Jaja, bueno, porque los discursos de la identidad son fabricaciones históricas y como tales conviene revisarlas. Un ejemplo muy puntual. Era evidente, desde hace 30 años, que la empresa petrolera mexicana era un desastre, cuya única fortaleza era el yacimiento de Cantarell, que es el segundo más grande que ha aparecido en el mundo y durante 20 años daba petróleo a dos dólares de precio de costo. Todos sabían que la empresa era muy mala, corrupta, ineficiente… Pero como existe la “identidad petrolera de México”, donde el petróleo es parte de la sangre de la nación y ningún barril puede salir de la tutela del Estado, nadie se atrevía a tocar a la empresa y abrirla a la inversión, no para regalársela a los privados sino para que tuviese una gestión de verdad. Y que la nacionalidad mexicana esté atada al petróleo… ¡es una fantasía creada por la historia! El petróleo es una materia prima, no tienes por qué confundirlo con la patria. Y todavía López Obrador anda diciendo que va a echar para atrás la reforma energética que abrió la inversión privada. Es como si reclamaras que el agua que usa la Coca-Cola es parte de la identidad mexicana. Entonces los que buscamos que México sea un país moderno, democrático, equitativo, pues queremos que esos tabúes y esas taras identitarias cedan. “La rebelión de Chiapas”, “la grandeza del mundo indígena mexicano” (ironiza). No hay más que ir a ver las comunidades indígenas para decir lo que no se puede decir.

¿Decir qué?
¡Que son el pozo del atraso! Y de la privación y de la explotación y de la ignorancia.

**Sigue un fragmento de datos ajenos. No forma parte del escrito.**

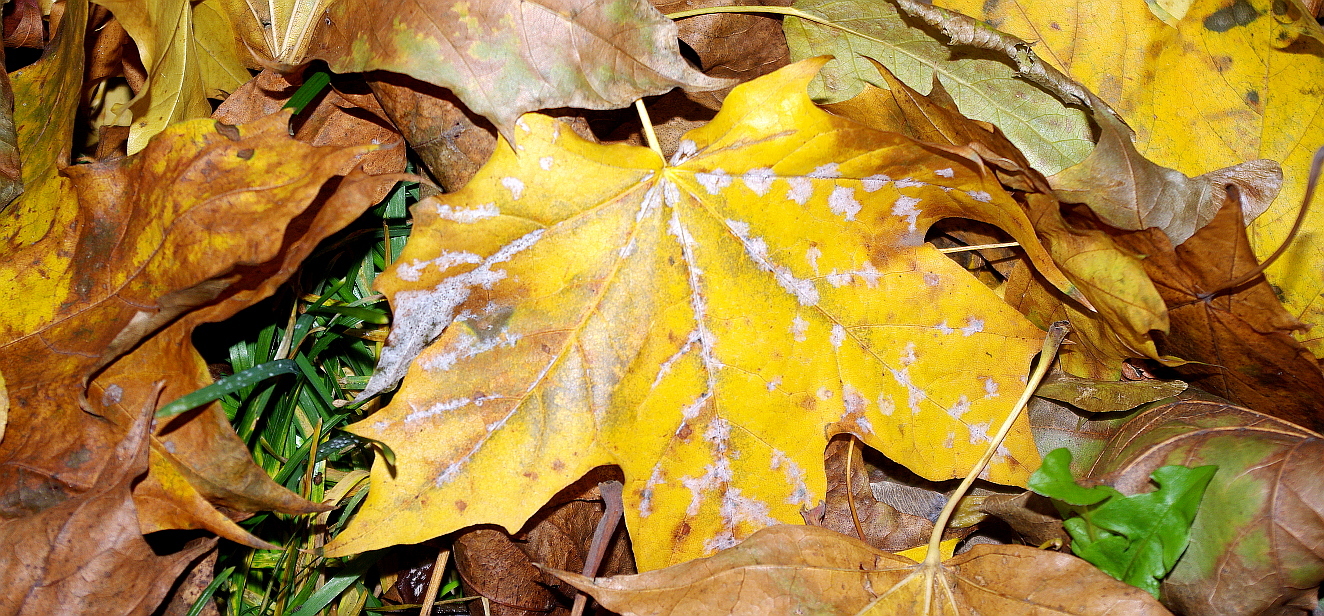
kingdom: Fungi
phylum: Ascomycota
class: Leotiomycetes
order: Helotiales
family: Erysiphaceae
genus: Sawadaea
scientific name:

No son la grandeza de México, son su vergüenza.

Alguna vez el Subcomandante Marcos te respondió unas declaraciones de este tipo, ¿no?
Sí… Él tuvo su momento de éxito retórico, todo México se fue atrás del tema de la “dignidad indígena”, de “los indígenas que hemos olvidado en México”, y todo el mundo hizo un elogio del Subcomandante Marcos. Anda a ver el resultado. Están peor que como estaban. Entonces hay un gran asunto intelectual, histórico, que revisar en materia de las identidades mexicanas. Es un país muy pegado a su pasado.

Y ahora a su violencia. ¿Hay salida para eso?
Ya todos deberíamos entender que la verdadera peligrosidad de las drogas prohibidas es su persecución. ¡Hay que legalizarlas todas, rápido! Esto ha alcanzado las dimensiones de una guerra no reconocida, entre las bandas del narcotráfico y entre el Estado y esas bandas. Me dicen: “no se pueden legalizar, es una utopía”. Sí, pero una utopía que no sangra. En cambio la utopía de que vas a acabar con el tráfico descabezando a los cárteles, sangra tanto como 100 mil muertos en México y como 50 o 60 mil en Colombia. Y el gobierno mexicano, desde los años 80 para acá, ha detenido o matado a todos los grandes capos de los cárteles que operan en el país, con la sola excepción del “Mayo” Sambada. Pero no acaba de agarrar al último y aparece el siguiente. Entonces desaparecerlos a tiros también es una utopía. Pero una que sangra y de qué manera.